The Australian Financial Complaints Authority (AFCA) has received another warning about continuing instances of it accepting complaints from wholesale clients.
The Stockbrokers and Investments Advisers Association (SIAA) has used a submission to bluntly tell AFCA that it is acting beyond its jurisdiction and legislative mandate in seeking to handle complaints by wholesale clients.
The SIAA reminded AFCA that it had been warning it about the issue since at least 2018 and that AFCA should not have within its rules any discretion whatsoever to deal with wholesale complaints when this exceeds its legislative mandate.
“For some time, SIAA has expressed our members’ concerns about the extent to which AFCA accepts complaints from wholesale clients. SIAA’s view is that the exercise of jurisdiction to hear complaints from wholesale clients is not the basis upon which the EDR framework was legislated by Parliament and is an issue of fundamental unfairness to both member firms and other retail complainants accessing the EDR scheme.,” the SIAA submission said.
“That wealthy and sophisticated clients are able to avail themselves of a dispute resolution service that Parliament never intended to apply to them goes to the heart of the issue of fairness and to the concerns of our members.
“These concerns were outlined in our submission to AFCA dated 29 June 2018 in relation to the proposed AFCA rules as well as our comprehensive submission to the independent review dated 26 March 2021.”
“We do not intend to repeat our various 3 arguments concerning wholesale clients availing themselves of the AFCA complaints service. We have made these points many times in our regular bi-monthly stakeholder meetings with AFCA. We do however wish to emphasise the following points:
- What constitutes a retail client and a wholesale client is not subject to discretion. It is clearly set out in the Corporations Act.
- It is only in respect of retail clients that licensees have an obligation to have a dispute resolution system that includes membership of the AFCA scheme.
- Different provisions in the Corporations Act apply to clients depending on whether they are retail or wholesale.
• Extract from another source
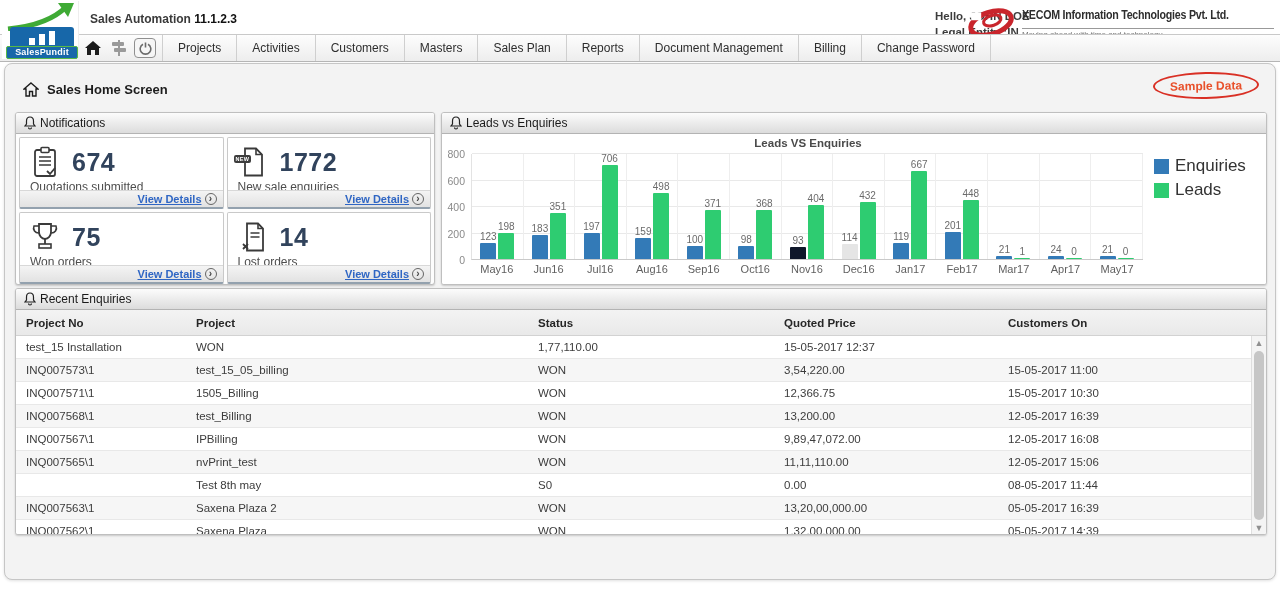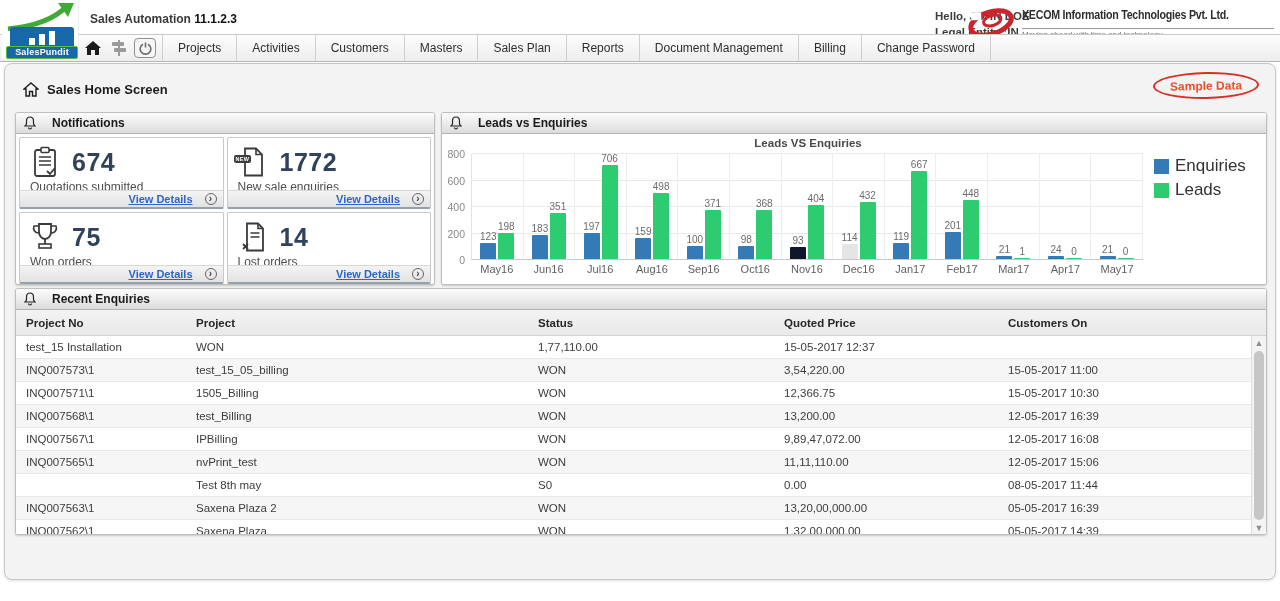"Notifications" .panel-header { font-weight: bold -> normal; gap: 16px -> 4px }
For example, financial advisers who advise wholesale clients are not subject to the best interest duty or statement of advice requirements. Nor are they subject to the Financial Adviser Code of Ethics or Education standards. This is because the Parliament has decided that wholesale clients don’t require the same consumer protections that are afforded retail clients.
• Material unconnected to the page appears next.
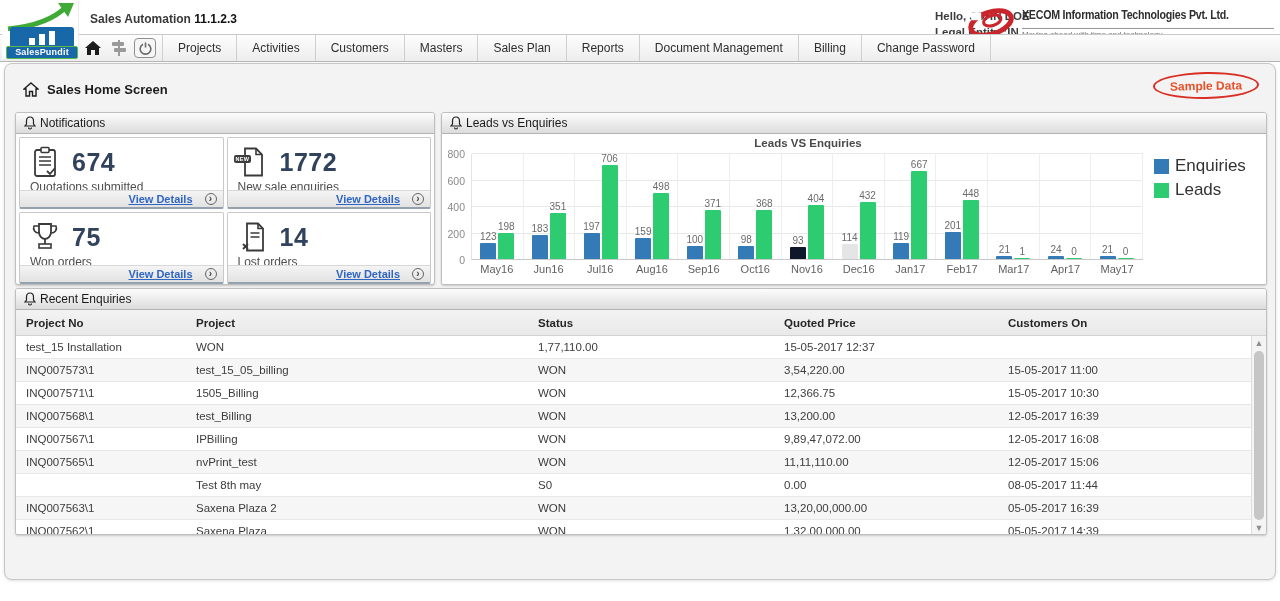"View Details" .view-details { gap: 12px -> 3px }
- There are many features of the AFCA scheme that operate as strong incentives for wholesale clients to bring complaints against member firms in a way that is inherently unfair to those firms.
- It is not only unfair to member firms for AFCA to re-categorise a client from wholesale to retail, but runs counter to the legislative scheme underlying Chapter 7 of the Corporations Act. It is not uncommon for high-net-worth clients to follow higher risk strategies in the pursuit of higher returns (such as options trading, participation in initial public offerings or alternative investments etc), that are not open to retail clients. This is one of the features of being a wholesale client – they are able to avail themselves of a greater array of financial products and services than retail clients and in so doing may take greater risks, having the resources and/or sophistication to absorb and assess those increased risks.
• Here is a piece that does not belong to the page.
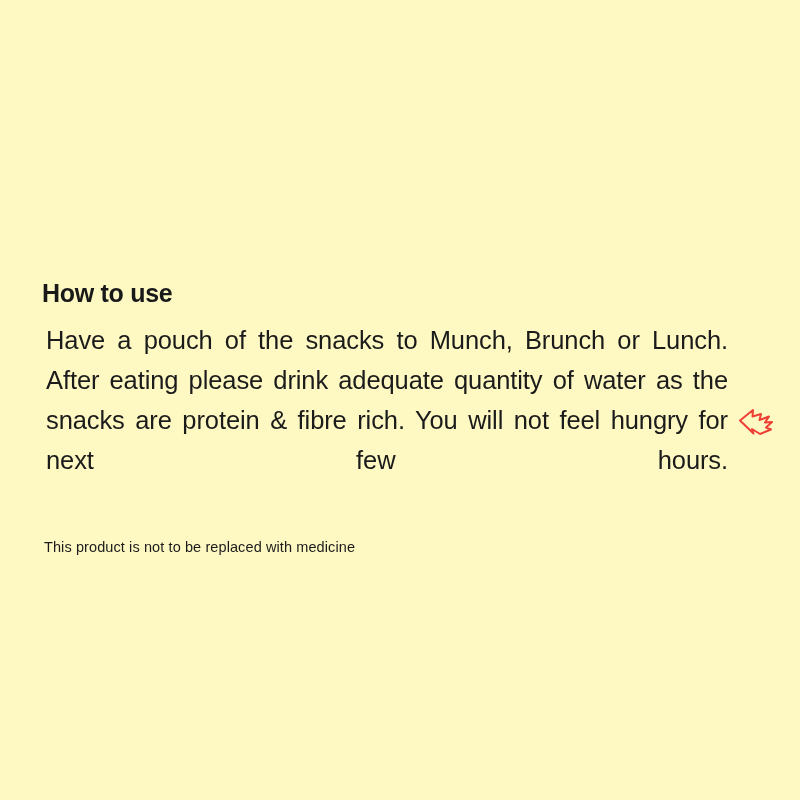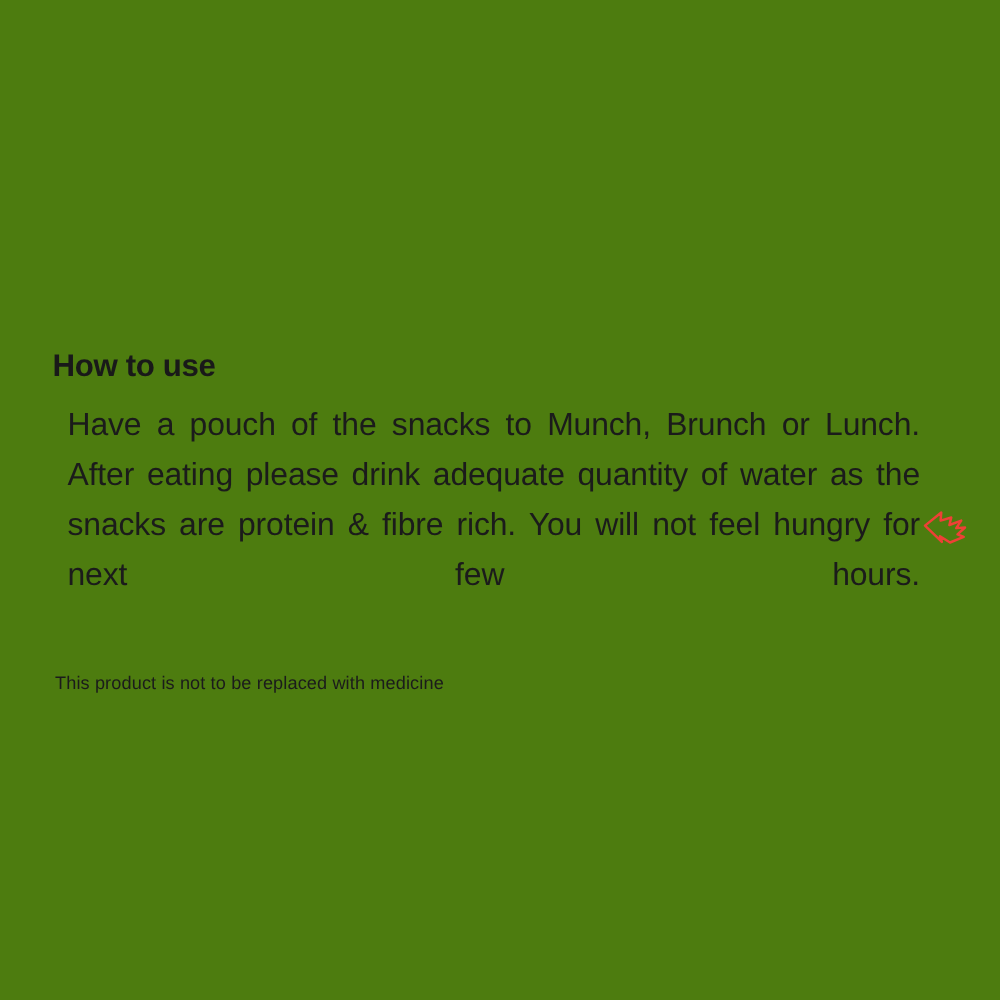"How to use" .page { background: #4d7c0f -> #fef9c3 }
- AFCA is meant to provide a mechanism for low-cost access to justice to consumers who may not otherwise have the resources to bring such complaints through other legal channels such as a court. Wholesale investors have the means to pursue complaints through the court system. It is not uncommon for wholesale investors who lodge a complaint with AFCA to have legal representation or retain legal advice, which shows such complainants are financially capable of undertaking court proceedings.
- The burden on the AFCA scheme from handling wholesale complaints also creates delays for legitimate retail participants of the AFCA scheme, increases the workload for AFCA adjudicators and significantly increases the funding requirements (recovered from member firms). • For some of our member firms, the majority of claims brought against them under the AFCA scheme have been from wholesale clients.









You do realise that AFCA is just a money grab win or lose they win every time.. it’s probably reasonable for anyone to know in advance that even if you WIN you will still pay up so it’s a numbers game!
The bigger issue here is the use of the “sophisticated investor” loophole to bypass the consumer protection mechanisms. I’ve seen some absolutely shocking recommendations dished out to so called “sophisticated investors” who may be rich, but are financially dumb. The 90’s set thresholds are woefully inadequate. It would be interesting to see how many of these AFCA complaints are upheld V dismissed. THAT’s the only fact relevant in this discussion.
This is the classic “end justifies the means” argument used to defend bureaucratic abuse of power. I agree with you that the current regulations around wholesale investors are weak and need to be tightened up. However this needs to happen via the political and legislative process. It is NOT OK for unelected bureaucrats to take the law into their own hands. It gives rise to counterproductive bias and persecution, as we have seen time and again from ASIC and AFCA. It ultimately undermines confidence and trust in the whole regulatory system.
Nothing new here. AFCA acting out of their remit. Notice AFCA were very vocal, almost dictating that licensees/advisers should still retain SOAs, as if AFCA are the ones setting the rules now, not what the QAR recommends. Advice complaints should be dealt with a seperate body, not AFCA.